Rhona Delfrari, die Sprecherin des Energiekonzerns Cenovus äusserte Zweifel an diesen Feststellungen und wies darauf hin, dass sie der jahrelangen Forschung von anderen Wissenschaftlern – einem Bericht von 2004 des Saskatchewan‘s Petroleum Training and Research Centre – widersprechen. „It‘s not what we believe“, so Delfrari und teilte mit, dass ihr Unternehmen drei unabhängige Berater angeheuert hat, um Lafleurs Arbeit zu bewerten. In dem Bericht aus dem Jahre 2004 des PTRC hiess es: „Es gibt bisher keinen Beweis für die Flucht des eingebrachten CO2 aus der Tiefe“ und der Bereich wurde als „sehr gut“ für die langfristige Speicherung von Kohlendioxid befunden.

◆ **ÜBUNGSDATEN**
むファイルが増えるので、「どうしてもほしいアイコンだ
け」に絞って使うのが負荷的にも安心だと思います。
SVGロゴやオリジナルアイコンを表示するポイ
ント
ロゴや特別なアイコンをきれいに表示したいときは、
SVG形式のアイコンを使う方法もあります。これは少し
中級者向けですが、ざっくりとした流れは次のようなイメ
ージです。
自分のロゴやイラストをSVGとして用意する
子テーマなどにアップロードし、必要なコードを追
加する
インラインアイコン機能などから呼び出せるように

◆ **AUFGABE 1**
Stimmen diese Aussagen mit dem Text über die CO2-Speicherung überein? Antworte jeweils mit Ja oder Nein und zitiere die entscheidenden Worte genau.
(a) Cenovus hat drei unabhängige Berater beauftragt, Lafleurs Arbeit zu bewerten.
(b) Der Bericht des Petroleum Training and Research Centre stammt aus dem Jahr 2008.
(c) Laut dem Bericht des PTRC gibt es Beweise dafür, dass eingebrachtes CO2 aus der Tiefe entweicht.
◆ **AUFGABE 2**
Kopiere aus dem Text über die CO2-Speicherung wortgetreu den Abschnitt von „Rhona Delfrari, die“ bis „von Kohlendioxid befunden.“.
Die Datensätze brauchst du hier nicht.

◆ **ANTWORT 1**
(a) Ja: „dass ihr Unternehmen drei unabhängige Berater angeheuert hat, um Lafleurs Arbeit zu bewerten“
(b) Nein: „einem Bericht von 2004 des Saskatchewan‘s Petroleum Training and Research Centre“
(c) Nein: „Es gibt bisher keinen Beweis für die Flucht des eingebrachten CO2 aus der Tiefe“

◆ **ANTWORT 2**
Rhona Delfrari, die Sprecherin des Energiekonzerns Cenovus äusserte Zweifel an diesen Feststellungen und wies darauf hin, dass sie der jahrelangen Forschung von anderen Wissenschaftlern – einem Bericht von 2004 des Saskatchewan‘s Petroleum Training and Research Centre – widersprechen. „It‘s not what we believe“, so Delfrari und teilte mit, dass ihr Unternehmen drei unabhängige Berater angeheuert hat, um Lafleurs Arbeit zu bewerten. In dem Bericht aus dem Jahre 2004 des PTRC hiess es: „Es gibt bisher keinen Beweis für die Flucht des eingebrachten CO2 aus der Tiefe“ und der Bereich wurde als „sehr gut“ für die langfristige Speicherung von Kohlendioxid befunden.